Significant rise in number of registered patents, but majority of income from pharmaceuticals

Income from Israeli intellectual property in 2012-2013 totaled NIS 1,881 million but gap still exists between academic achievements and economic application.

Pills (photo credit: INGIMAGE / ASAP)
Pills
(photo credit: INGIMAGE / ASAP)
The number of patents registered by Israeli research institutions rose by an impressive 20 percent in 2012-2013 compared to the previous two years, the Science, Technology and Space Ministry disclosed on Tuesday.
The field with the most innovations was prescription drugs.
A survey by the ministry’s National Council for Research and Development found that 1,438 patents were registered – 1,000 of them completely new (not registered before in other countries).
The innovations led to the founding of 72 start-up companies here in the past two years.
The patents were registered by university research and development companies, hospitals and state-owned research institutes.
The university R&D companies specialized mostly in biotechnology, pharmaceuticals, physics, electronics, electrophysics, chemistry and nanotechnology. In the hospitals, the innovations were mainly in medical technology, while in the government research institutes they were in agriculture and plant genetics.
In 2012 and 2013, 967 applications for new patents were made.
Although the national council welcomed the increase in registered patents, “there still is a major gap between the many academic achievements in Israeli research institutes and the economic and application potential of know-how, Science, Technology and Space Minister Yaakov Peri said. “We are working with a lot of energy to reduce the gaps and increase government investment in applied research.”
While intellectual property in medications is prominent when measured by revenue, national council chairman Prof. Yitzhak Ben-Yisrael said, it must be remembered that the high income from them is from a small number of successful drugs such as Copaxone [for multiple sclerosis] and Exelon for Alzheimer’s disease.
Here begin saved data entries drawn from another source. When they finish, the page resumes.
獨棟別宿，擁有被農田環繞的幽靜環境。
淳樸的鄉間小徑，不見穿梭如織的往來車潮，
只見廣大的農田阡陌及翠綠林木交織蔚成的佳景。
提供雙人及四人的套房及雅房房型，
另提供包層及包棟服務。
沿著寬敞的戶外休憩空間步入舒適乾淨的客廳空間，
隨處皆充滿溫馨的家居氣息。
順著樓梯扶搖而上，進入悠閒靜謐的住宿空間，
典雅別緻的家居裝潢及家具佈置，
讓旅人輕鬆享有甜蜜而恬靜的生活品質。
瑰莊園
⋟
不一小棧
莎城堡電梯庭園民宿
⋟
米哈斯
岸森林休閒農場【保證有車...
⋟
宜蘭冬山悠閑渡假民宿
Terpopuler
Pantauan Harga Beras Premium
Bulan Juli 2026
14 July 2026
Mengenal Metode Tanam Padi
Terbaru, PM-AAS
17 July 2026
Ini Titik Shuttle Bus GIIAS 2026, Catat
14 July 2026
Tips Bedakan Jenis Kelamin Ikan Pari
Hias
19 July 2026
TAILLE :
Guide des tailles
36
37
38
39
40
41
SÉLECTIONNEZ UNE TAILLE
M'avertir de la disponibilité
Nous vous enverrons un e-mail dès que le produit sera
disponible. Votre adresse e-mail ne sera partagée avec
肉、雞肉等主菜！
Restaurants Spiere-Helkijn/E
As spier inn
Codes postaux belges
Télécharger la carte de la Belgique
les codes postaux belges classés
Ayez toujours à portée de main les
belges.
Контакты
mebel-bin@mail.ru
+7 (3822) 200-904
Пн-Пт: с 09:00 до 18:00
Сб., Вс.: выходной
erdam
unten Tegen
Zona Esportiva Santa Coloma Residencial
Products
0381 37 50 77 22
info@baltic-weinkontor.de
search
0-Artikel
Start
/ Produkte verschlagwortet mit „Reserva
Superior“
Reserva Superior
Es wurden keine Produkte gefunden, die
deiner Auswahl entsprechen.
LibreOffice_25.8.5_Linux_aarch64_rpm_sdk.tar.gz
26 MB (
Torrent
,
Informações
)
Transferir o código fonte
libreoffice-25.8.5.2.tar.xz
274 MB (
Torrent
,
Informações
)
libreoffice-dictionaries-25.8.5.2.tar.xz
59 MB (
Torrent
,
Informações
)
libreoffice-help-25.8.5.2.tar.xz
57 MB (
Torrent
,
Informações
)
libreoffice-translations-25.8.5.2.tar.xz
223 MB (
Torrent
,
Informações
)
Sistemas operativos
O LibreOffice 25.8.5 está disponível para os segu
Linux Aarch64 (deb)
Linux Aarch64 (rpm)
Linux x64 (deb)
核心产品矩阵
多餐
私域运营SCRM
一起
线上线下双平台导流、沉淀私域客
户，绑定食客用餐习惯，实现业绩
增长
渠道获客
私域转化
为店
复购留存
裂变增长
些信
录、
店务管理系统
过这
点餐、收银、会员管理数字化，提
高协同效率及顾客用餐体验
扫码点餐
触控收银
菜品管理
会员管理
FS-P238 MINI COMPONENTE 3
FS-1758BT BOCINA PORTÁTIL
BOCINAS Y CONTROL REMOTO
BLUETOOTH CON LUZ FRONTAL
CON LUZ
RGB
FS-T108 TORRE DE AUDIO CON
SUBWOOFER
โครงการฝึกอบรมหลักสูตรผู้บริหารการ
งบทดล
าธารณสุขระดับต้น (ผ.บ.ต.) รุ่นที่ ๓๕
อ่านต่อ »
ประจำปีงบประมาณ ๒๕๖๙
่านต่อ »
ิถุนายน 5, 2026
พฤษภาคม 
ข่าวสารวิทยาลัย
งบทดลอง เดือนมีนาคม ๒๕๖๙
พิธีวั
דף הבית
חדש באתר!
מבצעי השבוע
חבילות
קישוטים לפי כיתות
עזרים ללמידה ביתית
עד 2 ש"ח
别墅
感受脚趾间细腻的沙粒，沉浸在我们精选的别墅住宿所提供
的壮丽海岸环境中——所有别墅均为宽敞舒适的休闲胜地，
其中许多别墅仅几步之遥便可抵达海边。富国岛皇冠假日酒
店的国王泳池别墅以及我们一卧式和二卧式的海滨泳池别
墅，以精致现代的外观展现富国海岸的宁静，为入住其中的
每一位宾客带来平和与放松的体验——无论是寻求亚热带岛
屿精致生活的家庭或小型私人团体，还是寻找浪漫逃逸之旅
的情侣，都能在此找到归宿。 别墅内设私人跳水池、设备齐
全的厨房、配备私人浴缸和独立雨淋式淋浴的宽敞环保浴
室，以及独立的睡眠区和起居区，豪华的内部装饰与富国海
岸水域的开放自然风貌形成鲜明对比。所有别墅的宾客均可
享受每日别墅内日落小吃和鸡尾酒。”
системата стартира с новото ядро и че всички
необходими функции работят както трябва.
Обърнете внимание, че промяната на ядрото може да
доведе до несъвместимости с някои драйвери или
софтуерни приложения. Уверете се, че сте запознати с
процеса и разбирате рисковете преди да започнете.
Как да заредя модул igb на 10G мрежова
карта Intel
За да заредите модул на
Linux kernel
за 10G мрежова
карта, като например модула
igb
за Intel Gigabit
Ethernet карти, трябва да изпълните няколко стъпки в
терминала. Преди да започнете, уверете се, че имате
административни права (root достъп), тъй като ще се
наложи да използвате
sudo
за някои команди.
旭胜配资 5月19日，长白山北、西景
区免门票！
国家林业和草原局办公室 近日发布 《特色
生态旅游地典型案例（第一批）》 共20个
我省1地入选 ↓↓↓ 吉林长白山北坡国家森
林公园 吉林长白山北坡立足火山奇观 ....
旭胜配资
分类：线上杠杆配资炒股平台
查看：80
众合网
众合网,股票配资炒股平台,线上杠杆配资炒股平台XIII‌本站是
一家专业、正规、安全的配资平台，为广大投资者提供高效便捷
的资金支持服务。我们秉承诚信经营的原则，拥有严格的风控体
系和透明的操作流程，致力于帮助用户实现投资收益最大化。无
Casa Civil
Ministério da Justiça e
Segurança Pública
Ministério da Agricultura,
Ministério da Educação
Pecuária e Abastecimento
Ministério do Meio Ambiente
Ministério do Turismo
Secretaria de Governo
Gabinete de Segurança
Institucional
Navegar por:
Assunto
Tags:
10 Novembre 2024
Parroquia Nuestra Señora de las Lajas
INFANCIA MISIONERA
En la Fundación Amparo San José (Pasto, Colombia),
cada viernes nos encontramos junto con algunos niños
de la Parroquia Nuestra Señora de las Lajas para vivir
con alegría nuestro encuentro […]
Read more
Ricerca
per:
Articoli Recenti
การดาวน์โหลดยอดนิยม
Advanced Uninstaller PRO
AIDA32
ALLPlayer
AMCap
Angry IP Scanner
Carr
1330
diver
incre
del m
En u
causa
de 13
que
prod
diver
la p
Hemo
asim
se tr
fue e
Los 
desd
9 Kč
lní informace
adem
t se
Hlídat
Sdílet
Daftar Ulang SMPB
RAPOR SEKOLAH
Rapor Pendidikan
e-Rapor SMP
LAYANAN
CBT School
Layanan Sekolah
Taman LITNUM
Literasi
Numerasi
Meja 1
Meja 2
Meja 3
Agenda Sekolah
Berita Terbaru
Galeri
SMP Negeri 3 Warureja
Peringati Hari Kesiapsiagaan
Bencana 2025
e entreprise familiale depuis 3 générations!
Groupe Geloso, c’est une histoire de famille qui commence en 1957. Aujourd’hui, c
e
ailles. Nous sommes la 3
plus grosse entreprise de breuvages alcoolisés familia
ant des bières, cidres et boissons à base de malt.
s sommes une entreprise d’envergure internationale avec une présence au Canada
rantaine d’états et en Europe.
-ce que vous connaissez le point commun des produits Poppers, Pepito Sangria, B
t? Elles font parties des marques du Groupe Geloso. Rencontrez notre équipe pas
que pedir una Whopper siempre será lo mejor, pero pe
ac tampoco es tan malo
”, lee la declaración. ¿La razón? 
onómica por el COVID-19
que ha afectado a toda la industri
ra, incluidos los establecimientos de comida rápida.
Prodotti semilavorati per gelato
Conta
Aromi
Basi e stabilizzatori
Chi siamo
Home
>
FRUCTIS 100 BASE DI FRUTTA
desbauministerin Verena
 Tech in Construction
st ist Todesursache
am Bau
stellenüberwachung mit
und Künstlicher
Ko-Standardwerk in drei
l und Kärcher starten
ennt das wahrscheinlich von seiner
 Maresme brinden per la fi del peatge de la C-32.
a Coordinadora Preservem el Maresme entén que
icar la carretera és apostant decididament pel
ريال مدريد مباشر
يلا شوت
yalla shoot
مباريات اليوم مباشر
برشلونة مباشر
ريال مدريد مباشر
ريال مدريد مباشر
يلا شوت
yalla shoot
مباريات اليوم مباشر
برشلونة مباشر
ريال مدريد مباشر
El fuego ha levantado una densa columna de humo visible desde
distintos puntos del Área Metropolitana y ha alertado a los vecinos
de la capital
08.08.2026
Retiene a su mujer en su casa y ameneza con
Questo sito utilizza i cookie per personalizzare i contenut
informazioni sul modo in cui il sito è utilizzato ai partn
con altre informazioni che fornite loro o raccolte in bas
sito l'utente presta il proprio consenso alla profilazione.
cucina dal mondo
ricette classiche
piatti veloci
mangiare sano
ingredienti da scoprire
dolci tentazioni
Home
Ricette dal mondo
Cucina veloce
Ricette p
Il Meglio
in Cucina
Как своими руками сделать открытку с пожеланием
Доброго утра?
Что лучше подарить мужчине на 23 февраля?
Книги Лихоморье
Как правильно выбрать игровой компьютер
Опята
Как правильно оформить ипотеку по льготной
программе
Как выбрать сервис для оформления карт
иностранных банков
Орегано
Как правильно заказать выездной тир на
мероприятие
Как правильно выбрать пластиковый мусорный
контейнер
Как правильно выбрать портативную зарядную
“If we don’t increase our investments to bring about more developments in additional critical fields, industry will suffer harm in the near future and merely stand in place,” he added.
Income from Israeli intellectual property in 2012- 2013 totaled NIS 1,881 million.
Israeli-invented drugs provided 97 percent of this income, compared to 3 percent from innovations in physics, electronics, mathematics and electrooptics.